What the task asks: Write down exactly the lines of the listing below, beginning with the one containing "Dr. Janet Ngu, Cardiac Surgery Resident, UOHI" and closing with the final line.
[Data supplied — start]
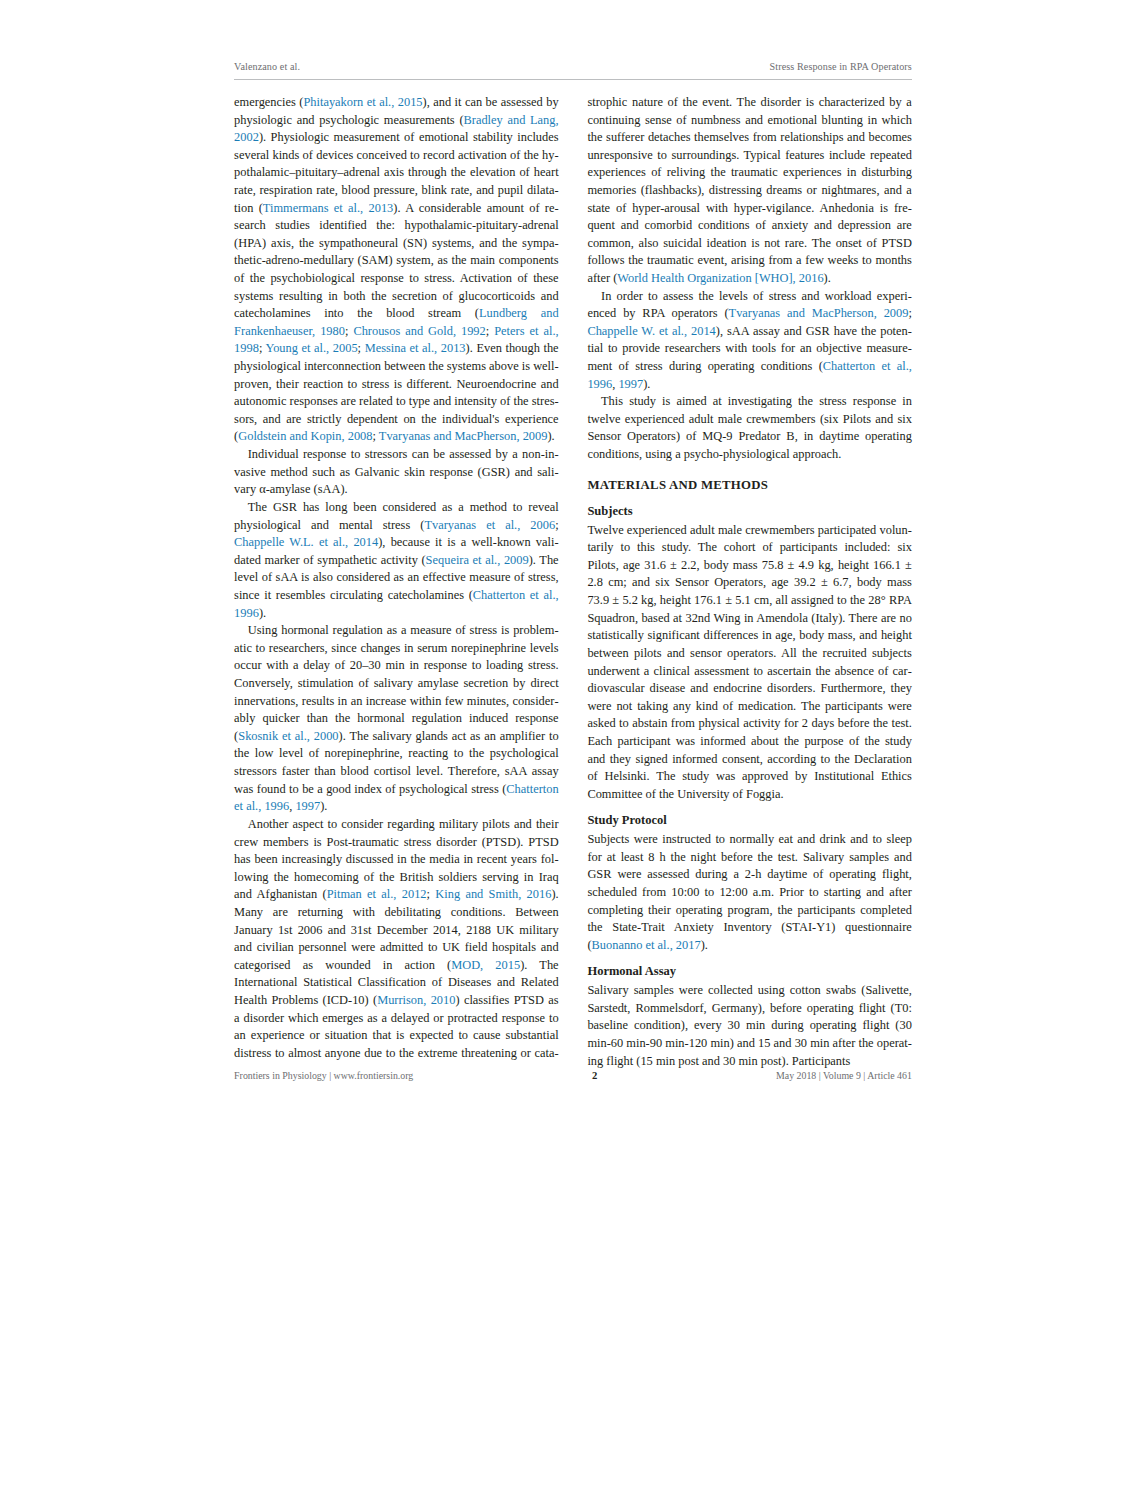Valenzano et al.
Stress Response in RPA Operators
emergencies (Phitayakorn et al., 2015), and it can be assessed by physiologic and psychologic measurements (Bradley and Lang, 2002). Physiologic measurement of emotional stability includes several kinds of devices conceived to record activation of the hypothalamic–pituitary–adrenal axis through the elevation of heart rate, respiration rate, blood pressure, blink rate, and pupil dilatation (Timmermans et al., 2013). A considerable amount of research studies identified the: hypothalamic-pituitary-adrenal (HPA) axis, the sympathoneural (SN) systems, and the sympathetic-adreno-medullary (SAM) system, as the main components of the psychobiological response to stress. Activation of these systems resulting in both the secretion of glucocorticoids and catecholamines into the blood stream (Lundberg and Frankenhaeuser, 1980; Chrousos and Gold, 1992; Peters et al., 1998; Young et al., 2005; Messina et al., 2013). Even though the physiological interconnection between the systems above is well-proven, their reaction to stress is different. Neuroendocrine and autonomic responses are related to type and intensity of the stressors, and are strictly dependent on the individual's experience (Goldstein and Kopin, 2008; Tvaryanas and MacPherson, 2009).
Individual response to stressors can be assessed by a non-invasive method such as Galvanic skin response (GSR) and salivary α-amylase (sAA).
The GSR has long been considered as a method to reveal physiological and mental stress (Tvaryanas et al., 2006; Chappelle W.L. et al., 2014), because it is a well-known validated marker of sympathetic activity (Sequeira et al., 2009). The level of sAA is also considered as an effective measure of stress, since it resembles circulating catecholamines (Chatterton et al., 1996).
Using hormonal regulation as a measure of stress is problematic to researchers, since changes in serum norepinephrine levels occur with a delay of 20–30 min in response to loading stress. Conversely, stimulation of salivary amylase secretion by direct innervations, results in an increase within few minutes, considerably quicker than the hormonal regulation induced response (Skosnik et al., 2000). The salivary glands act as an amplifier to the low level of norepinephrine, reacting to the psychological stressors faster than blood cortisol level. Therefore, sAA assay was found to be a good index of psychological stress (Chatterton et al., 1996, 1997).
Another aspect to consider regarding military pilots and their crew members is Post-traumatic stress disorder (PTSD). PTSD has been increasingly discussed in the media in recent years following the homecoming of the British soldiers serving in Iraq and Afghanistan (Pitman et al., 2012; King and Smith, 2016). Many are returning with debilitating conditions. Between January 1st 2006 and 31st December 2014, 2188 UK military and civilian personnel were admitted to UK field hospitals and categorised as wounded in action (MOD, 2015). The International Statistical Classification of Diseases and Related Health Problems (ICD-10) (Murrison, 2010) classifies PTSD as a disorder which emerges as a delayed or protracted response to an experience or situation that is expected to cause substantial distress to almost anyone due to the extreme threatening or catastrophic nature of the event. The disorder is characterized by a continuing sense of numbness and emotional blunting in which the sufferer detaches themselves from relationships and becomes unresponsive to surroundings. Typical features include repeated experiences of reliving the traumatic experiences in disturbing memories (flashbacks), distressing dreams or nightmares, and a state of hyper-arousal with hyper-vigilance. Anhedonia is frequent and comorbid conditions of anxiety and depression are common, also suicidal ideation is not rare. The onset of PTSD follows the traumatic event, arising from a few weeks to months after (World Health Organization [WHO], 2016).
In order to assess the levels of stress and workload experienced by RPA operators (Tvaryanas and MacPherson, 2009; Chappelle W. et al., 2014), sAA assay and GSR have the potential to provide researchers with tools for an objective measurement of stress during operating conditions (Chatterton et al., 1996, 1997).
This study is aimed at investigating the stress response in twelve experienced adult male crewmembers (six Pilots and six Sensor Operators) of MQ-9 Predator B, in daytime operating conditions, using a psycho-physiological approach.
Materials and Methods
Subjects
Twelve experienced adult male crewmembers participated voluntarily to this study. The cohort of participants included: six Pilots, age 31.6 ± 2.2, body mass 75.8 ± 4.9 kg, height 166.1 ± 2.8 cm; and six Sensor Operators, age 39.2 ± 6.7, body mass 73.9 ± 5.2 kg, height 176.1 ± 5.1 cm, all assigned to the 28° RPA Squadron, based at 32nd Wing in Amendola (Italy). There are no statistically significant differences in age, body mass, and height between pilots and sensor operators. All the recruited subjects underwent a clinical assessment to ascertain the absence of cardiovascular disease and endocrine disorders. Furthermore, they were not taking any kind of medication. The participants were asked to abstain from physical activity for 2 days before the test. Each participant was informed about the purpose of the study and they signed informed consent, according to the Declaration of Helsinki. The study was approved by Institutional Ethics Committee of the University of Foggia.
Study Protocol
Subjects were instructed to normally eat and drink and to sleep for at least 8 h the night before the test. Salivary samples and GSR were assessed during a 2-h daytime of operating flight, scheduled from 10:00 to 12:00 a.m. Prior to starting and after completing their operating program, the participants completed the State-Trait Anxiety Inventory (STAI-Y1) questionnaire (Buonanno et al., 2017).
Hormonal Assay
Salivary samples were collected using cotton swabs (Salivette, Sarstedt, Rommelsdorf, Germany), before operating flight (T0: baseline condition), every 30 min during operating flight (30 min-60 min-90 min-120 min) and 15 and 30 min after the operating flight (15 min post and 30 min post). Participants
Frontiers in Physiology | www.frontiersin.org
2
May 2018 | Volume 9 | Article 461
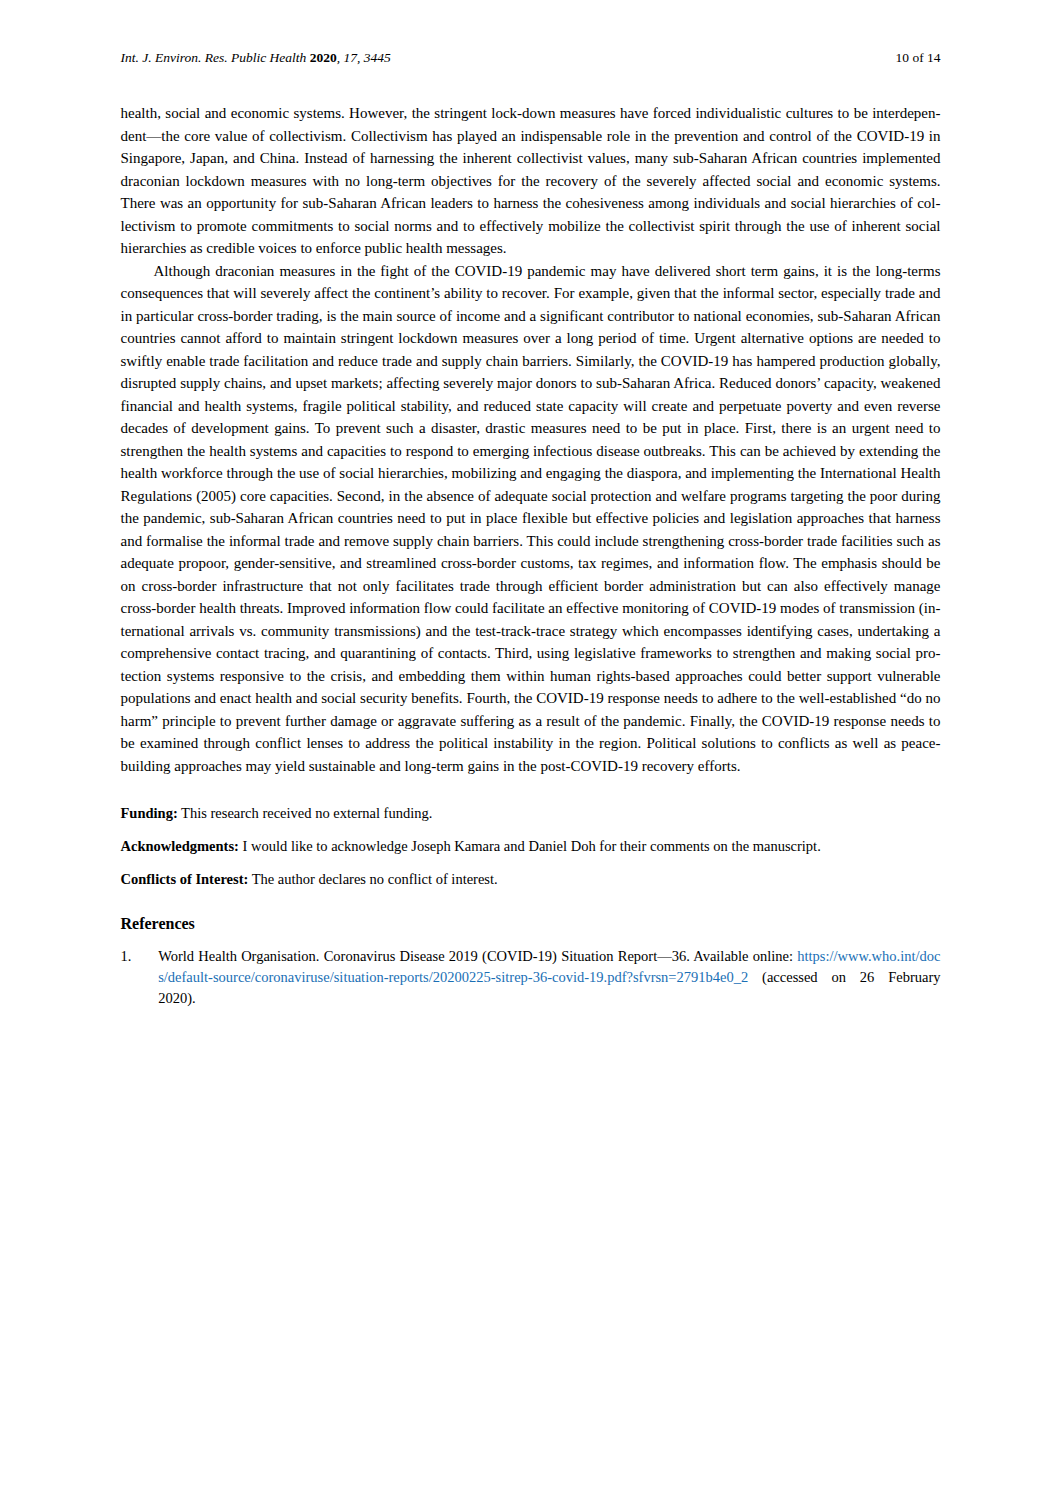Int. J. Environ. Res. Public Health 2020, 17, 3445
10 of 14
health, social and economic systems. However, the stringent lock-down measures have forced individualistic cultures to be interdependent—the core value of collectivism. Collectivism has played an indispensable role in the prevention and control of the COVID-19 in Singapore, Japan, and China. Instead of harnessing the inherent collectivist values, many sub-Saharan African countries implemented draconian lockdown measures with no long-term objectives for the recovery of the severely affected social and economic systems. There was an opportunity for sub-Saharan African leaders to harness the cohesiveness among individuals and social hierarchies of collectivism to promote commitments to social norms and to effectively mobilize the collectivist spirit through the use of inherent social hierarchies as credible voices to enforce public health messages.
Although draconian measures in the fight of the COVID-19 pandemic may have delivered short term gains, it is the long-terms consequences that will severely affect the continent’s ability to recover. For example, given that the informal sector, especially trade and in particular cross-border trading, is the main source of income and a significant contributor to national economies, sub-Saharan African countries cannot afford to maintain stringent lockdown measures over a long period of time. Urgent alternative options are needed to swiftly enable trade facilitation and reduce trade and supply chain barriers. Similarly, the COVID-19 has hampered production globally, disrupted supply chains, and upset markets; affecting severely major donors to sub-Saharan Africa. Reduced donors’ capacity, weakened financial and health systems, fragile political stability, and reduced state capacity will create and perpetuate poverty and even reverse decades of development gains. To prevent such a disaster, drastic measures need to be put in place. First, there is an urgent need to strengthen the health systems and capacities to respond to emerging infectious disease outbreaks. This can be achieved by extending the health workforce through the use of social hierarchies, mobilizing and engaging the diaspora, and implementing the International Health Regulations (2005) core capacities. Second, in the absence of adequate social protection and welfare programs targeting the poor during the pandemic, sub-Saharan African countries need to put in place flexible but effective policies and legislation approaches that harness and formalise the informal trade and remove supply chain barriers. This could include strengthening cross-border trade facilities such as adequate propoor, gender-sensitive, and streamlined cross-border customs, tax regimes, and information flow. The emphasis should be on cross-border infrastructure that not only facilitates trade through efficient border administration but can also effectively manage cross-border health threats. Improved information flow could facilitate an effective monitoring of COVID-19 modes of transmission (international arrivals vs. community transmissions) and the test-track-trace strategy which encompasses identifying cases, undertaking a comprehensive contact tracing, and quarantining of contacts. Third, using legislative frameworks to strengthen and making social protection systems responsive to the crisis, and embedding them within human rights-based approaches could better support vulnerable populations and enact health and social security benefits. Fourth, the COVID-19 response needs to adhere to the well-established “do no harm” principle to prevent further damage or aggravate suffering as a result of the pandemic. Finally, the COVID-19 response needs to be examined through conflict lenses to address the political instability in the region. Political solutions to conflicts as well as peace-building approaches may yield sustainable and long-term gains in the post-COVID-19 recovery efforts.
Funding: This research received no external funding.
Acknowledgments: I would like to acknowledge Joseph Kamara and Daniel Doh for their comments on the manuscript.
Conflicts of Interest: The author declares no conflict of interest.
References
World Health Organisation. Coronavirus Disease 2019 (COVID-19) Situation Report—36. Available online: https://www.who.int/docs/default-source/coronaviruse/situation-reports/20200225-sitrep-36-covid-19.pdf?sfvrsn=2791b4e0_2 (accessed on 26 February 2020).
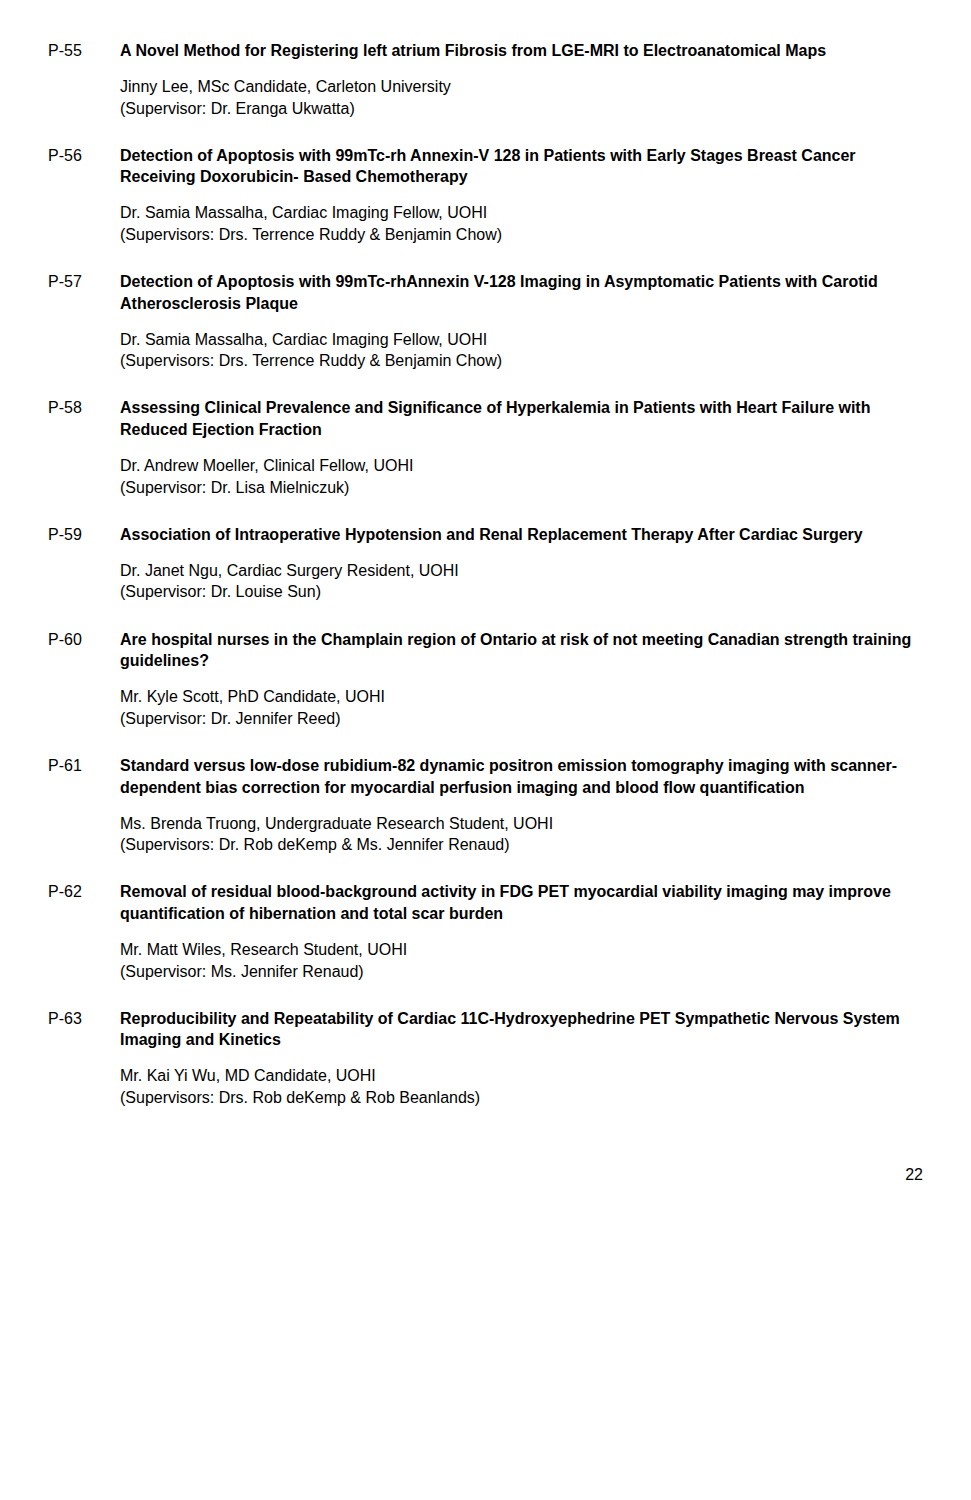P-55
A Novel Method for Registering left atrium Fibrosis from LGE-MRI to Electroanatomical Maps
Jinny Lee, MSc Candidate, Carleton University
(Supervisor: Dr. Eranga Ukwatta)
P-56
Detection of Apoptosis with 99mTc-rh Annexin-V 128 in Patients with Early Stages Breast Cancer Receiving Doxorubicin- Based Chemotherapy
Dr. Samia Massalha, Cardiac Imaging Fellow, UOHI
(Supervisors: Drs. Terrence Ruddy & Benjamin Chow)
P-57
Detection of Apoptosis with 99mTc-rhAnnexin V-128 Imaging in Asymptomatic Patients with Carotid Atherosclerosis Plaque
Dr. Samia Massalha, Cardiac Imaging Fellow, UOHI
(Supervisors: Drs. Terrence Ruddy & Benjamin Chow)
P-58
Assessing Clinical Prevalence and Significance of Hyperkalemia in Patients with Heart Failure with Reduced Ejection Fraction
Dr. Andrew Moeller, Clinical Fellow, UOHI
(Supervisor: Dr. Lisa Mielniczuk)
P-59
Association of Intraoperative Hypotension and Renal Replacement Therapy After Cardiac Surgery
Dr. Janet Ngu, Cardiac Surgery Resident, UOHI
(Supervisor: Dr. Louise Sun)
P-60
Are hospital nurses in the Champlain region of Ontario at risk of not meeting Canadian strength training guidelines?
Mr. Kyle Scott, PhD Candidate, UOHI
(Supervisor: Dr. Jennifer Reed)
P-61
Standard versus low-dose rubidium-82 dynamic positron emission tomography imaging with scanner-dependent bias correction for myocardial perfusion imaging and blood flow quantification
Ms. Brenda Truong, Undergraduate Research Student, UOHI
(Supervisors: Dr. Rob deKemp & Ms. Jennifer Renaud)
P-62
Removal of residual blood-background activity in FDG PET myocardial viability imaging may improve quantification of hibernation and total scar burden
Mr. Matt Wiles, Research Student, UOHI
(Supervisor: Ms. Jennifer Renaud)
P-63
Reproducibility and Repeatability of Cardiac 11C-Hydroxyephedrine PET Sympathetic Nervous System Imaging and Kinetics
Mr. Kai Yi Wu, MD Candidate, UOHI
(Supervisors: Drs. Rob deKemp & Rob Beanlands)
22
[Data supplied — finish]
Task output:
Dr. Janet Ngu, Cardiac Surgery Resident, UOHI
(Supervisor: Dr. Louise Sun)
P-60
Are hospital nurses in the Champlain region of Ontario at risk of not meeting Canadian strength training guidelines?
Mr. Kyle Scott, PhD Candidate, UOHI
(Supervisor: Dr. Jennifer Reed)
P-61
Standard versus low-dose rubidium-82 dynamic positron emission tomography imaging with scanner-dependent bias correction for myocardial perfusion imaging and blood flow quantification
Ms. Brenda Truong, Undergraduate Research Student, UOHI
(Supervisors: Dr. Rob deKemp & Ms. Jennifer Renaud)
P-62
Removal of residual blood-background activity in FDG PET myocardial viability imaging may improve quantification of hibernation and total scar burden
Mr. Matt Wiles, Research Student, UOHI
(Supervisor: Ms. Jennifer Renaud)
P-63
Reproducibility and Repeatability of Cardiac 11C-Hydroxyephedrine PET Sympathetic Nervous System Imaging and Kinetics
Mr. Kai Yi Wu, MD Candidate, UOHI
(Supervisors: Drs. Rob deKemp & Rob Beanlands)
22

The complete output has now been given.